(Page layout parsing data)

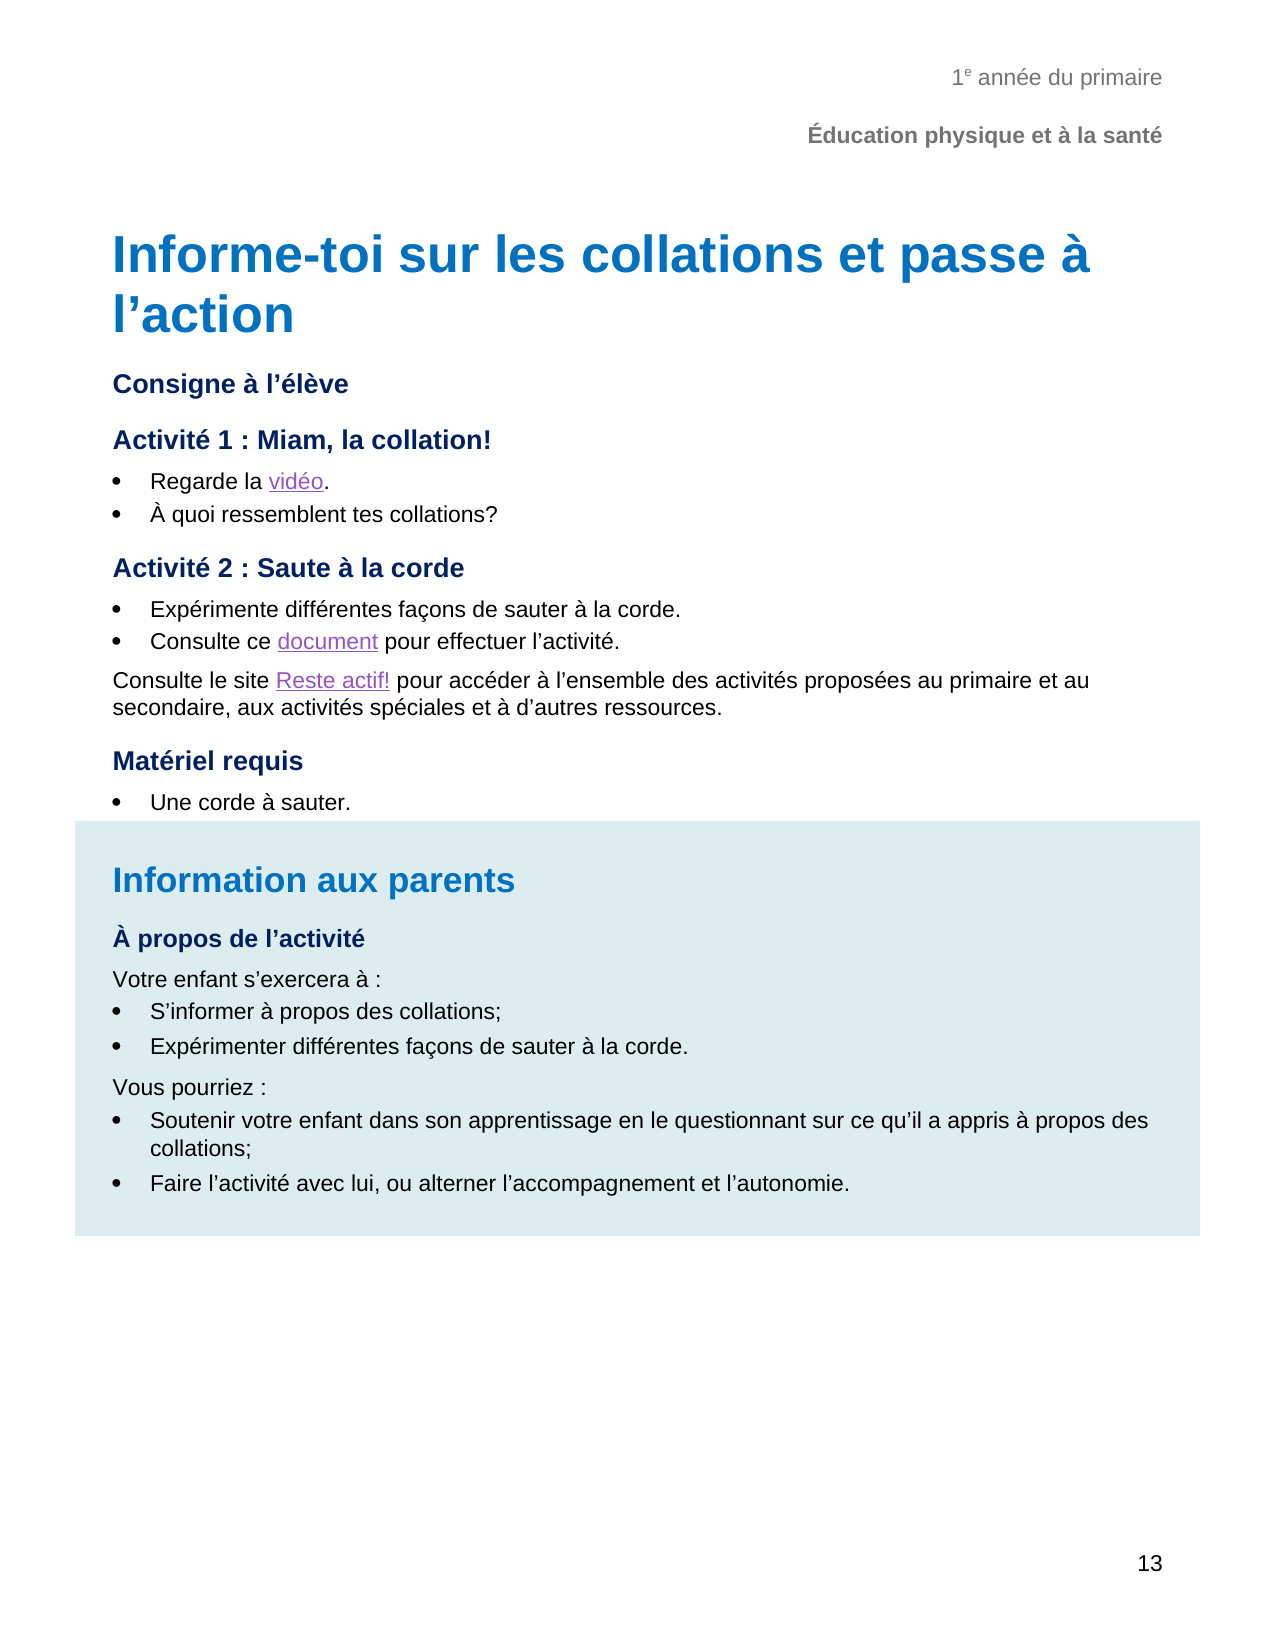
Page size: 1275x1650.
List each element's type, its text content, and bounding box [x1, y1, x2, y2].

text Éducation physique et à la santé [112, 122, 1162, 148]
table_header Information aux parents À propos de l’activité Votre enfant s’exercera à : S’informer à propos des collations; Expérimenter différentes façons de sauter à la corde. Vous pourriez : Soutenir votre enfant dans son apprentissage en le questionnant sur ce qu’il a appris à propos des collations; Faire l’activité avec lui, ou alterner l’accompagnement et l’autonomie. [75, 821, 1200, 1236]
text À quoi ressemblent tes collations? [112, 501, 1162, 527]
text Consulte ce document pour effectuer l’activité. [112, 628, 1162, 655]
text Une corde à sauter. [112, 789, 1162, 815]
text Consigne à l’élève [112, 368, 1162, 399]
text Expérimente différentes façons de sauter à la corde. [112, 596, 1162, 622]
text Consulte le site Reste actif! pour accéder à l’ensemble des activités proposées au primaire et au secondaire, aux activités spéciales et à d’autres ressources. [112, 667, 1162, 720]
text Matériel requis [112, 745, 1083, 776]
text Regarde la vidéo. [112, 468, 1162, 494]
text Informe-toi sur les collations et passe à l’action [112, 223, 1162, 343]
text Activité 1 : Miam, la collation! [112, 424, 1162, 456]
text Activité 2 : Saute à la corde [112, 552, 1162, 583]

● How to complete this task: Look over the entries above. Copy every line that contains the word "façons".

● Result:
table_header Information aux parents À propos de l’activité Votre enfant s’exercera à : S’informer à propos des collations; Expérimenter différentes façons de sauter à la corde. Vous pourriez : Soutenir votre enfant dans son apprentissage en le questionnant sur ce qu’il a appris à propos des collations; Faire l’activité avec lui, ou alterner l’accompagnement et l’autonomie. [75, 821, 1200, 1236]
text Expérimente différentes façons de sauter à la corde. [112, 596, 1162, 622]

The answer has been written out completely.